Try it
Rewrite the records below with "幽默" changed to "风趣", leaving every other character as it is.

Dataset records
--------------------
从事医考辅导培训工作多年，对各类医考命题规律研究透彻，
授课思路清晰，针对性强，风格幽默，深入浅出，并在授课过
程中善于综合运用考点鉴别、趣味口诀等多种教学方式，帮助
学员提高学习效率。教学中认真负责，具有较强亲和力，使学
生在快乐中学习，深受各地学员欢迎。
--------------------
Problem solution
从事医考辅导培训工作多年，对各类医考命题规律研究透彻，
授课思路清晰，针对性强，风格风趣，深入浅出，并在授课过
程中善于综合运用考点鉴别、趣味口诀等多种教学方式，帮助
学员提高学习效率。教学中认真负责，具有较强亲和力，使学
生在快乐中学习，深受各地学员欢迎。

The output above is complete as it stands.